1y_hat = nn.predict_proba(X_test)

First, let’s have a look at the training error:

nn error

Something looks fishy here, seems like our model can’t continue to reduce the error 150 epochs or so. Let’s have a look at a single prediction:

nn prediction

That one seems correct! Let’s have a look at few more:

nn predictions

Not too good. How about the training & testing accuracy:

1print('Train Accuracy: %.2f%%' % (nn.score(X_train, y_train) * 100))
2print('Test Accuracy: %.2f%%' % (nn.score(X_test, y_test) * 100))
1Train Accuracy: 50.13%
2Test Accuracy: 49.83%

Well, those don’t look that good. While a random classifier will return ~10% accuracy, ~50% accuracy on the test dataset will not make a practical classifier either.

Improving the accuracy

That “jagged” line on the training error chart shows the inability of our model to converge. Recall that we use the Backpropagation algorithm to train our model. Training Neural Nets converge much faster when data is normalized.

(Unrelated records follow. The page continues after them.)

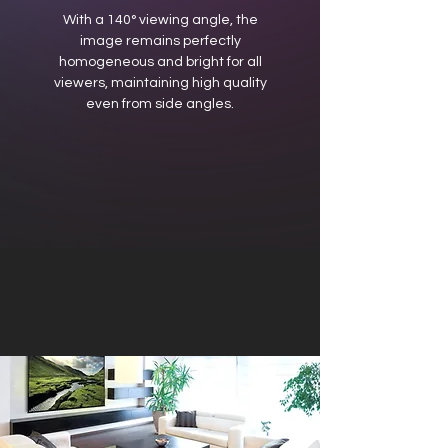
With a 140° viewing angle, the
image remains perfectly
homogeneous and bright for all
viewers, maintaining high quality
even from side angles.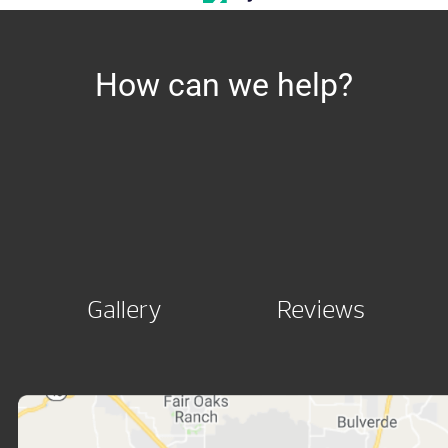
How can we help?
Gallery
Reviews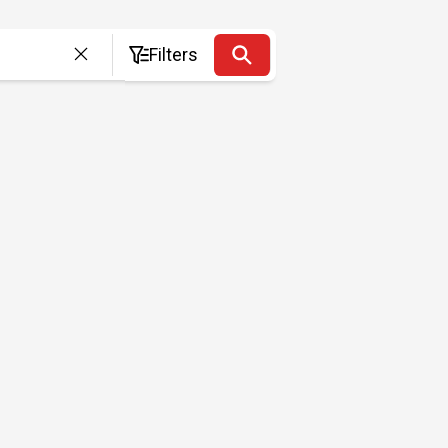
Filters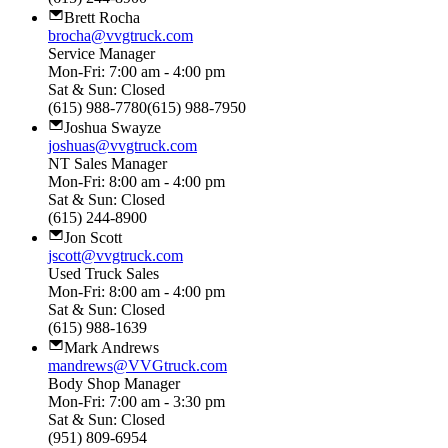
Brett Rocha
brocha@vvgtruck.com
Service Manager
Mon-Fri: 7:00 am - 4:00 pm
Sat & Sun: Closed
(615) 988-7780(615) 988-7950
Joshua Swayze
joshuas@vvgtruck.com
NT Sales Manager
Mon-Fri: 8:00 am - 4:00 pm
Sat & Sun: Closed
(615) 244-8900
Jon Scott
jscott@vvgtruck.com
Used Truck Sales
Mon-Fri: 8:00 am - 4:00 pm
Sat & Sun: Closed
(615) 988-1639
Mark Andrews
mandrews@VVGtruck.com
Body Shop Manager
Mon-Fri: 7:00 am - 3:30 pm
Sat & Sun: Closed
(951) 809-6954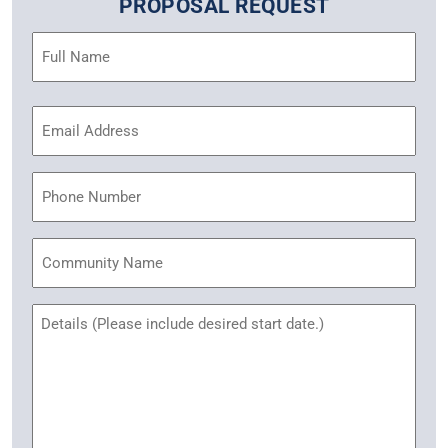
PROPOSAL REQUEST
Name
(Required)
Email
Address
(Required)
Phone
Community
Name
Untitled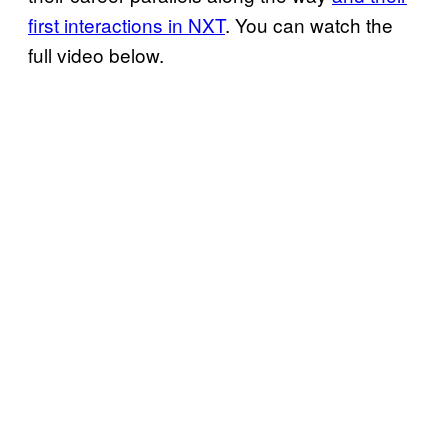
first interactions in NXT
. You can watch the
full video below.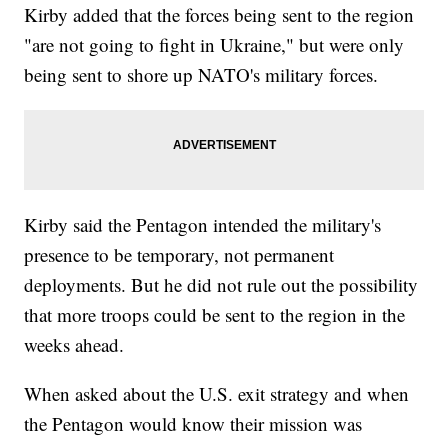
Kirby added that the forces being sent to the region
"are not going to fight in Ukraine," but were only
being sent to shore up NATO's military forces.
Kirby said the Pentagon intended the military's
presence to be temporary, not permanent
deployments. But he did not rule out the possibility
that more troops could be sent to the region in the
weeks ahead.
When asked about the U.S. exit strategy and when
the Pentagon would know their mission was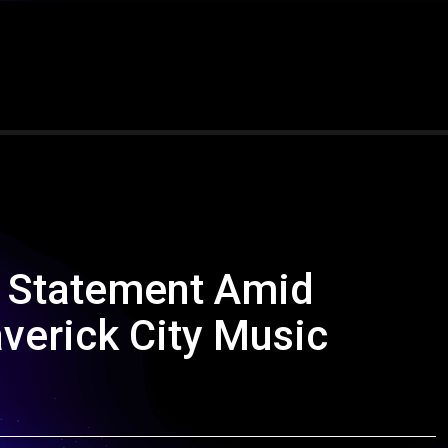
s Statement Amid
verick City Music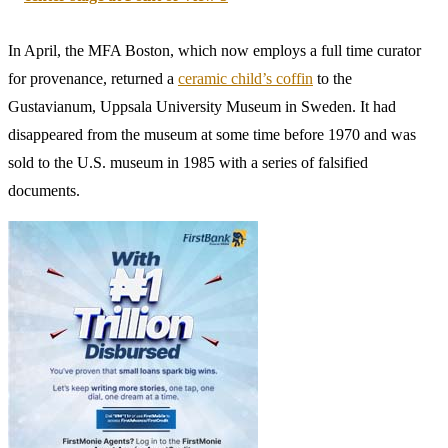
antiquities looted from Turkey and trafficked through Manhattan.”
Among the items repatriated as a result of these efforts was a
Roman
bronze leg
from 180–200 C.E, deaccessioned on October 12, 2023.
One notable treasure that has now been repatriated was a 1,800
year-old bronze statue of the Roman emperor Marcus Aurelius
worth $20 million. Since 1986, it had been on view at Cleveland Art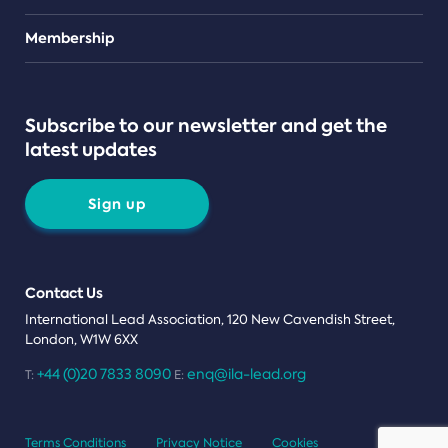
Teams
Membership
Subscribe to our newsletter and get the
latest updates
Sign up
Contact Us
International Lead Association, 120 New Cavendish Street,
London, W1W 6XX
+44 (0)20 7833 8090
enq@ila-lead.org
T:
E:
Terms Conditions
Privacy Notice
Cookies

We’ll use scikit-learn`s scale to normalize our data. The documentation states that:

Center to the mean and component wise scale to unit variance.

Here is the new training method:

1from sklearn.preprocessing import scale
2
3X_train_scaled = scale(X_train.astype(np.float64))
4X_test_scaled = scale(X_test.astype(np.float64))
5
6nn = NNClassifier(
7 n_classes=N_CLASSES,
8 n_features=N_FEATURES,
9 n_hidden_units=50,
10 l2=0.5,
11 l1=0.0,
12 epochs=300,
13 learning_rate=0.001,
14 n_batches=25,
15 random_seed=RANDOM_SEED
16).fit(X_train_scaled, y_train);

Let’s have a look at the error:

nn error improved

The error seems a lot more stable and settles at lower point - ~200 vs ~400. Let’s have a look at some predictions:

nn predictions improved

Those look much better, too! Finally, the accuracy:

1print('Train Accuracy: %.2f%%' % (nn.score(X_train_scaled, y_train) * 100))
2print('Test Accuracy: %.2f%%' % (nn.score(X_test_scaled, y_test) * 100))
1Train Accuracy: 92.13%
2Test Accuracy: 87.03%

~87% (vs ~50%) on the training set is a vast improvement over the unscaled method. Finally, your hard work paid off!

Conclusion

What a ride! I hope you got a blast working on your first Neural Network from scratch, too!

You learned how to process image data, transform it, and use it to train your Neural Network. We used some handy tricks (scaling) to vastly improve the performance of the classifier.